Keypoint text descriptions:

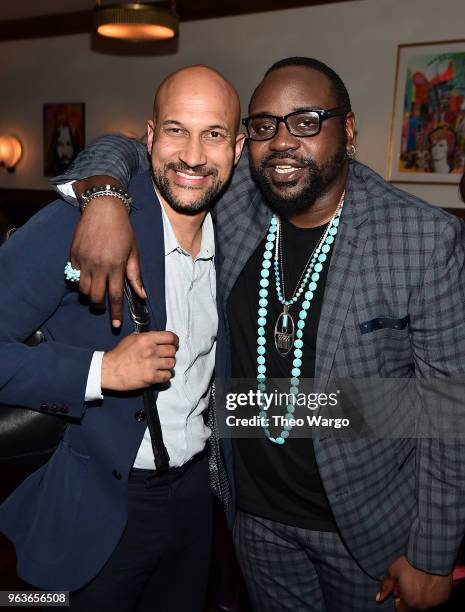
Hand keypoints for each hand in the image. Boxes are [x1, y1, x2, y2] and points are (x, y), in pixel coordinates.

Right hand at [70, 177, 145, 327]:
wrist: (104, 208)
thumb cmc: (123, 230)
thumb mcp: (134, 252)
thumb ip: (135, 275)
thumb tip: (142, 295)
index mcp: (116, 266)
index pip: (115, 296)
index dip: (115, 312)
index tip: (115, 324)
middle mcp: (99, 265)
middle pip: (95, 296)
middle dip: (99, 305)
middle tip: (103, 305)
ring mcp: (84, 260)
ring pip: (82, 288)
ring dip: (88, 294)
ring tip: (95, 292)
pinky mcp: (74, 254)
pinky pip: (74, 275)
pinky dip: (79, 280)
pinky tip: (86, 277)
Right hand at [101, 331, 177, 390]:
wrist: (109, 370)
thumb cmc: (119, 354)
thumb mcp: (131, 338)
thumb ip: (146, 337)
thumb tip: (159, 338)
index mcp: (146, 339)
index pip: (170, 337)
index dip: (174, 340)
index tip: (174, 343)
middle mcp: (151, 350)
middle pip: (172, 351)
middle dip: (170, 353)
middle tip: (166, 355)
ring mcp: (151, 364)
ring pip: (172, 363)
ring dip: (169, 364)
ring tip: (163, 365)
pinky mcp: (151, 377)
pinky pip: (167, 376)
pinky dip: (166, 375)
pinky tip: (161, 374)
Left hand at [377, 555, 451, 609]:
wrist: (432, 556)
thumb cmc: (410, 563)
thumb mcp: (393, 571)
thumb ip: (386, 586)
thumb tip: (378, 599)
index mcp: (409, 602)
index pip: (401, 611)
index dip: (398, 603)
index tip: (399, 594)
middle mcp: (422, 606)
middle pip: (413, 608)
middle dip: (410, 599)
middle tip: (410, 585)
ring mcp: (434, 603)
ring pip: (425, 605)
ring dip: (421, 598)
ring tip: (420, 582)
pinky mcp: (444, 599)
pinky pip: (435, 600)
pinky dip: (431, 595)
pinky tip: (429, 583)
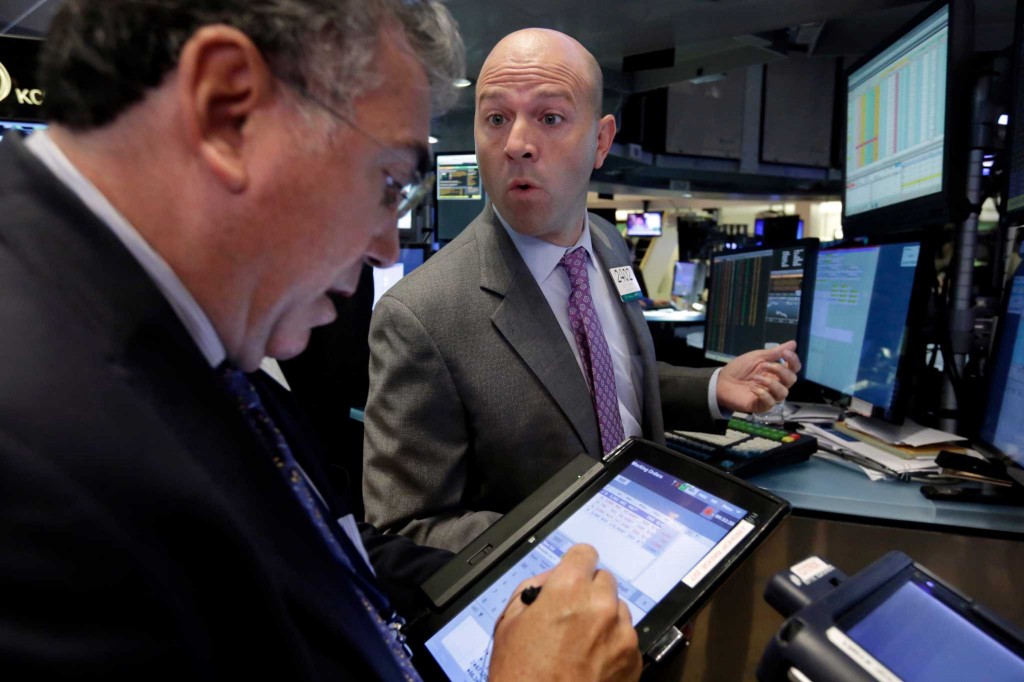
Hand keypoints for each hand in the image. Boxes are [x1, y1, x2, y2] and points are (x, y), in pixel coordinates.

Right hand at [489, 544, 641, 681]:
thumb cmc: (520, 678)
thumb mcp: (509, 624)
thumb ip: (532, 590)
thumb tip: (550, 580)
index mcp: (568, 590)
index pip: (584, 552)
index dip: (575, 564)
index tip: (573, 574)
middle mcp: (600, 606)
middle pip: (604, 579)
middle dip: (588, 592)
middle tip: (571, 615)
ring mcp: (621, 633)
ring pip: (618, 608)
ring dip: (603, 618)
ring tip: (579, 644)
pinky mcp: (634, 658)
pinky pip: (627, 637)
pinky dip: (613, 644)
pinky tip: (591, 661)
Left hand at [717, 340, 800, 413]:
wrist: (722, 381)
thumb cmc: (739, 368)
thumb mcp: (757, 357)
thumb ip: (775, 352)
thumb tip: (793, 343)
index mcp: (776, 372)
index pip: (794, 368)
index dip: (793, 361)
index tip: (785, 353)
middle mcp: (776, 384)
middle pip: (792, 380)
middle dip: (781, 371)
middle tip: (765, 366)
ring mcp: (769, 395)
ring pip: (783, 393)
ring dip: (771, 384)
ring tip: (756, 378)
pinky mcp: (761, 405)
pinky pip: (770, 403)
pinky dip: (763, 394)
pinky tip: (752, 388)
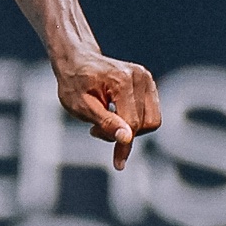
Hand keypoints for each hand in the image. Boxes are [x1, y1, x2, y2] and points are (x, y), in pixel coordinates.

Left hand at [56, 47, 162, 170]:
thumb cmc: (74, 84)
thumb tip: (127, 138)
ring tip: (104, 121)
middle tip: (97, 129)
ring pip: (151, 121)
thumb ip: (106, 122)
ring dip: (130, 129)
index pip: (132, 123)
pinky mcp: (148, 84)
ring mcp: (146, 79)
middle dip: (124, 134)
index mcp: (123, 81)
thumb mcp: (81, 107)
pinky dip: (133, 121)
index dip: (124, 145)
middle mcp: (140, 77)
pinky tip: (114, 114)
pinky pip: (150, 114)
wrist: (77, 61)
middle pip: (146, 124)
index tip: (118, 164)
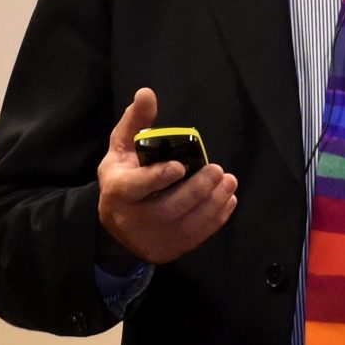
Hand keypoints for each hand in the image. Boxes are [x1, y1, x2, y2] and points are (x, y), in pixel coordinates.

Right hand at [97, 88, 238, 263]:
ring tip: (229, 181)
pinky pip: (196, 237)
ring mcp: (151, 240)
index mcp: (119, 191)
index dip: (158, 178)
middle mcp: (132, 220)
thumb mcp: (121, 148)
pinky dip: (216, 219)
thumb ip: (135, 122)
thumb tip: (147, 93)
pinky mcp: (168, 251)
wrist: (115, 224)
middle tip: (218, 170)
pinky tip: (228, 199)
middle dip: (197, 190)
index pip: (135, 188)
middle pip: (167, 210)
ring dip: (212, 203)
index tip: (181, 166)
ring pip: (186, 226)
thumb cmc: (123, 176)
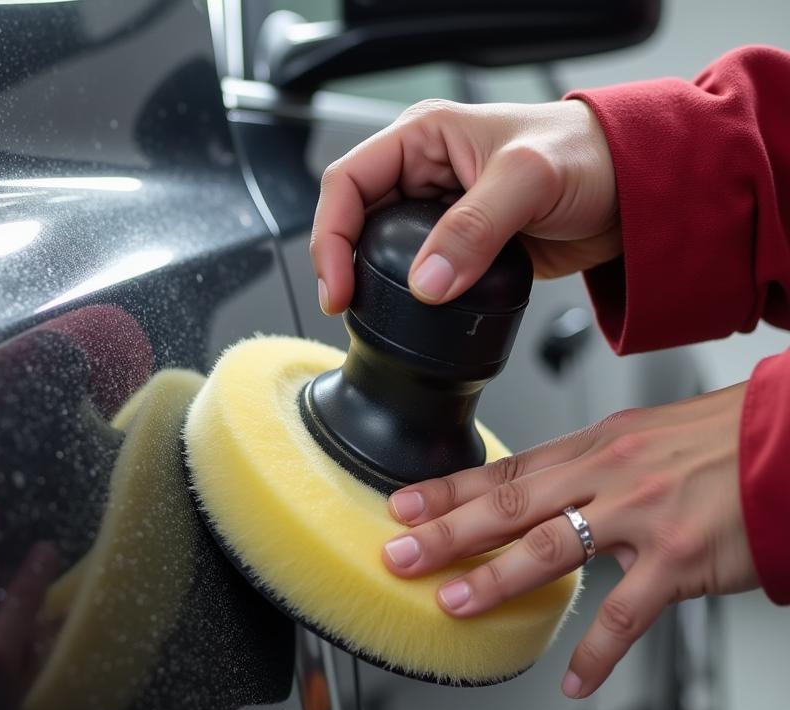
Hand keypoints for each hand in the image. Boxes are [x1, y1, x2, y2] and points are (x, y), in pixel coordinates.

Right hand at [311, 98, 619, 311]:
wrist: (636, 192)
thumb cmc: (590, 155)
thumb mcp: (526, 180)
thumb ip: (473, 229)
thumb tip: (427, 282)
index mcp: (424, 137)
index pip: (348, 182)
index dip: (331, 235)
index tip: (338, 285)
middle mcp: (425, 173)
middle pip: (356, 220)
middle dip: (343, 264)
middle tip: (346, 307)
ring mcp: (441, 214)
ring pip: (382, 251)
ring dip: (374, 283)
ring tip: (373, 313)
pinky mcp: (461, 248)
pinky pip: (418, 274)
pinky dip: (409, 297)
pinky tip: (410, 314)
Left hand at [380, 385, 757, 697]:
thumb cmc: (720, 440)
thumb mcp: (640, 435)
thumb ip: (585, 465)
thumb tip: (534, 490)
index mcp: (594, 445)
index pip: (505, 470)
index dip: (448, 490)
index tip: (403, 507)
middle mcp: (609, 474)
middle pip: (510, 507)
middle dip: (446, 533)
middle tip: (398, 555)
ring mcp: (643, 516)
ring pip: (552, 550)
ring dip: (496, 580)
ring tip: (453, 603)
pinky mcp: (680, 559)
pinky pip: (628, 614)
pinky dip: (597, 654)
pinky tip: (572, 680)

Problem details.
What comes back should match the records exactly, minus any pictures.

Response.
Hand keypoints for each hand in the image. Boxes are [x1, y1, x2, y2] and points are (x, y), in pixel coordinates.

Right hand at [70, 177, 145, 327]:
wrist: (104, 208)
thumb cmc: (123, 230)
thumb mcp: (134, 252)
thumb ip: (135, 275)
thumb tip: (142, 295)
index mcp: (116, 266)
index pip: (115, 296)
index dip: (115, 312)
index tip: (115, 324)
middle mcp: (99, 265)
middle pip: (95, 296)
middle dip: (99, 305)
middle tip: (103, 305)
ring mcp: (84, 260)
ring pip: (82, 288)
ring dip: (88, 294)
ring tip: (95, 292)
pinky mcp: (74, 254)
pinky pip: (74, 275)
pinky dip: (79, 280)
pinky tip: (86, 277)
Right hand at [101, 331, 177, 390]:
wrist: (109, 370)
thumb cmc: (119, 354)
thumb mcp: (131, 338)
thumb ip: (146, 337)
thumb tip: (159, 338)
index mcp: (146, 339)
index pip: (170, 337)
index dip: (174, 340)
index tip: (174, 343)
middle mcp: (151, 350)
middle pip: (172, 351)
middle dip: (170, 353)
middle tip: (166, 355)
ring mcp: (151, 364)
ring pip: (172, 363)
ring dip: (169, 364)
ring tip: (163, 365)
pinky mcp: (151, 377)
pinky pip: (167, 376)
pinky dip: (166, 375)
pinky tip: (161, 374)
Left hand at [377, 555, 451, 609]:
wrist: (432, 556)
thumb cmc: (410, 563)
thumb mcp: (393, 571)
thumb ip: (386, 586)
thumb tip: (378, 599)
index mcp: (409, 602)
index pip: (401, 611)
index dip: (398, 603)
index tip: (399, 594)
middle mcp: (422, 606)
middle pip: (413, 608)
middle dip: (410, 599)
middle tip: (410, 585)
ring mcp: (434, 603)
ring pip: (425, 605)
ring dip: (421, 598)
ring tip: (420, 582)
pinky mcp: (444, 599)
pinky pip: (435, 600)
pinky dip: (431, 595)
pinky tip: (429, 583)
Hand keypoints for each hand in the image. Boxes are [x1, y1, x2, y2] and points are (x, y), in pixel coordinates.

Right hand at [489, 544, 641, 681]:
thumb cmc: (520, 678)
thumb mcp: (509, 624)
thumb ip: (532, 590)
thumb tip: (550, 580)
index mcp: (568, 590)
index pip: (584, 552)
index dip: (575, 564)
index tip: (573, 574)
middle mcp: (600, 606)
middle pip: (604, 579)
middle dip: (588, 592)
middle tip: (571, 615)
ring mcp: (621, 633)
ring pip: (618, 608)
ring dip: (603, 618)
ring tip: (579, 644)
pinky mcp: (634, 658)
pinky pip: (627, 637)
pinky dip: (613, 644)
pinky tip: (591, 661)
Left hand at [717, 340, 800, 413]:
wrist: (722, 381)
thumb cmc: (739, 368)
thumb mcp: (757, 357)
thumb ip: (775, 352)
thumb tip: (793, 343)
index mcp: (776, 372)
index pip: (794, 368)
index dip: (793, 361)
index tip: (785, 353)
middle mcp: (776, 384)
middle pip: (792, 380)
middle dip: (781, 371)
middle tip: (765, 366)
ring mcp: (769, 395)
ring pip: (783, 393)
ring dip: (771, 384)
ring tip: (756, 378)
pinky mcp: (761, 405)
pinky pip: (770, 403)
pinky dip: (763, 394)
pinky tip: (752, 388)
Hand keypoints for each hand in the image. Boxes are [x1, y1, x2, y2] and points are (x, y), in pixel coordinates.

Left hand at [56, 47, 162, 170]:
thumb cmc: (74, 84)
thumb tip: (127, 138)
ring tip: (104, 121)
middle tip: (97, 129)
ring pip: (151, 121)
thumb ip: (106, 122)
ring dip: (130, 129)
index pip: (132, 123)
pinky mcp: (148, 84)
ring mcp: (146, 79)
middle dip: (124, 134)
index mcp: (123, 81)
thumb mcp: (81, 107)
pinky dip: (133, 121)
index dip: (124, 145)
middle mcp: (140, 77)
pinky tip: (114, 114)
pinky pip: (150, 114)
wrist: (77, 61)
middle pip: (146, 124)
index tip: (118, 164)
Hand keypoints for each hand in the image. Boxes are [x1, y1, x2, y2] and points are (x, y), in pixel coordinates.

Right hand at [97, 88, 238, 263]:
ring tip: (229, 181)
pinky pip: (196, 237)
ring mcp: (151, 240)
index mcp: (119, 191)
index dip: (158, 178)
middle mcp: (132, 220)
thumb mcp: (121, 148)
pinky dip: (216, 219)
thumb ip: (135, 122)
thumb tip: (147, 93)
pinky mcp: (168, 251)
wrist: (115, 224)
middle tip: (218, 170)
pinky tip: (228, 199)
middle dip: (197, 190)
index pip: (135, 188)
middle pip: (167, 210)
ring dip: (212, 203)
index tip: (181, 166)
ring pip: (186, 226)
thumb cmc: (123, 176)
Hand keypoints for each hand in the image. Boxes are [x1, y1, x2, y2] and points are (x, y), in pixel coordinates.

Right hand at [311, 98, 619, 311]:
wrist: (636, 192)
thumb cmc: (590, 155)
thumb mcp: (526, 180)
thumb ip: (473, 229)
thumb tip: (427, 282)
index mcp: (424, 137)
index pip: (348, 182)
index dip: (331, 235)
index tip: (338, 285)
middle mcp: (425, 173)
middle pip: (356, 220)
middle dip: (343, 264)
middle tip: (346, 307)
ring mcp: (441, 214)
ring pip: (382, 251)
ring dip: (374, 283)
ring tip: (373, 313)
pinky mcp: (461, 248)
pinky pip: (418, 274)
pinky dip: (409, 297)
pinky tip: (410, 314)
Left hand at [380, 385, 757, 697]:
thumb cmc: (720, 440)
thumb mcp: (640, 435)
thumb ip: (585, 465)
thumb tip: (534, 490)
index mcp: (594, 445)
index pip: (505, 470)
index dip: (448, 490)
index tip: (403, 507)
middle mcp: (609, 474)
middle pip: (510, 507)
middle dip: (446, 533)
middle tip: (398, 555)
ring mcp: (643, 516)
ring pip: (552, 550)
ring dip: (496, 580)
ring tip: (453, 603)
pinky mcp: (680, 559)
pinky pip: (628, 614)
pinky dip: (597, 654)
pinky tip: (572, 680)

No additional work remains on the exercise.